> **Problema proposto**:
Por favor, responda com base na crítica sobre O Desprezo: quem o produtor milionário contrata e com que objetivo?

Fascinante a experiência de rever O Desprezo na tela em cinemascope no Paissandu. O Desprezo é sem dúvida o filme mais acabado do Godard, uma espécie de um duro testamento de uma filmografia, ainda que estivesse no início de um caminhar. O brilhantismo técnico, a complexidade do roteiro, em especial como aborda as interseções entre um relacionamento amoroso e o profissional, ou seja, o amor e o dinheiro, o sexo e o poder, o cinema e a prostituição, tornam O Desprezo um dos grandes marcos da história do cinema. O Desprezo é um filme sobre um filme sendo feito (metalinguagem) mas não é só isso, ou não fica só nisso. Um produtor milionário (Jack Palance) contrata um roteirista (Michel Piccoli) para alterar o filme que está sendo dirigido por Fritz Lang. O roteirista traz sua exuberante mulher (Brigitte Bardot) e aí tudo começa: cinema, poder, amor, sexo, dinheiro, sonhos, prostituição. Minha leitura é que Bardot deixa de amar Piccoli (ou melhor, passa a sentir desprezo por ele) por se sentir usada num plano inconsciente de Piccoli de se promover no cinema, “oferecendo” sua esposa para o produtor. A forma ambígua como Godard trata este tema se aprofunda numa sequência no apartamento do casal, que nos remete à longa sequência de Acossado, mas agora modificada. De outra parte, há o cinema: Fritz Lang, com uma participação notável, faz uma espécie de contraponto ao produtor “bom vivant”. O que talvez seja o primeiro filme de Godard de grande proidução é por um lado a prova de que Godard é um mestre do cinema no sentido de um domínio plástico e técnico, e por outro uma crítica à futilidade que envolve o cinema de grande produção.

> **Linhas do conjunto**:
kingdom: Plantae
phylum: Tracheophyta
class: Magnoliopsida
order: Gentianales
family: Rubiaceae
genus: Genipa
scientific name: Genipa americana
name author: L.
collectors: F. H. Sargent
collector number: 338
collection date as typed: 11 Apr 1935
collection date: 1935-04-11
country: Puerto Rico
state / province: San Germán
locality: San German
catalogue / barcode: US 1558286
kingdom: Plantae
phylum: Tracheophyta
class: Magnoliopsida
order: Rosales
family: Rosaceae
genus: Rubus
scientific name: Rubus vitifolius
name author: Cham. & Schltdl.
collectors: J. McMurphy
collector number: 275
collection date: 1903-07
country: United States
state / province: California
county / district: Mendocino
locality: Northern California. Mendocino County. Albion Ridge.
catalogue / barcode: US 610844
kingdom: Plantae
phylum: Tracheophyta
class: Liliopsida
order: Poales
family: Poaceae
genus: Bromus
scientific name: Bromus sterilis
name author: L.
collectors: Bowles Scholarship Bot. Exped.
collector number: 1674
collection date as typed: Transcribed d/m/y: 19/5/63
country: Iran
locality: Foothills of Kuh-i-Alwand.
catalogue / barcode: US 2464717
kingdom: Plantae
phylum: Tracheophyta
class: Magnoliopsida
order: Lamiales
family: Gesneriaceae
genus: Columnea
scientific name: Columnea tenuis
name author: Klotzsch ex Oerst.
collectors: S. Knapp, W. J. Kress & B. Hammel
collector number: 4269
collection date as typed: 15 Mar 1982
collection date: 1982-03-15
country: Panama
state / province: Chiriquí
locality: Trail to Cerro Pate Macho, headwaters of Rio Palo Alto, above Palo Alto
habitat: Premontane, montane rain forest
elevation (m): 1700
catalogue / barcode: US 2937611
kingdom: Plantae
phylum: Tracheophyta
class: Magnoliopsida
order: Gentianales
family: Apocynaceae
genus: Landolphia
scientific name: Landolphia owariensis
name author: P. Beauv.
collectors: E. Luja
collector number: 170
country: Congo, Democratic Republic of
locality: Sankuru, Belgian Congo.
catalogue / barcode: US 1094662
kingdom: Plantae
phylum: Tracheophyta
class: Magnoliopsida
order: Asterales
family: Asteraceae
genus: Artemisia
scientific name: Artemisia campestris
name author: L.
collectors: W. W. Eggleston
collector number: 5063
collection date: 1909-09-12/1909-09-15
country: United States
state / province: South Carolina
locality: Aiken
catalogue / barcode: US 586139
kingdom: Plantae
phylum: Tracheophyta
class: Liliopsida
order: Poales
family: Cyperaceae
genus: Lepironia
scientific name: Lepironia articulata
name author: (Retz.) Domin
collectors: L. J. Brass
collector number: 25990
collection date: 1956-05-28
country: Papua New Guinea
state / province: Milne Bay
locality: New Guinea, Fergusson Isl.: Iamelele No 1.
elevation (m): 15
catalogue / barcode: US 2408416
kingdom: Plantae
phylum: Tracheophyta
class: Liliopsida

> **Resposta completa**:
Um roteirista (Michel Piccoli), para alterar o filme que está sendo dirigido por Fritz Lang.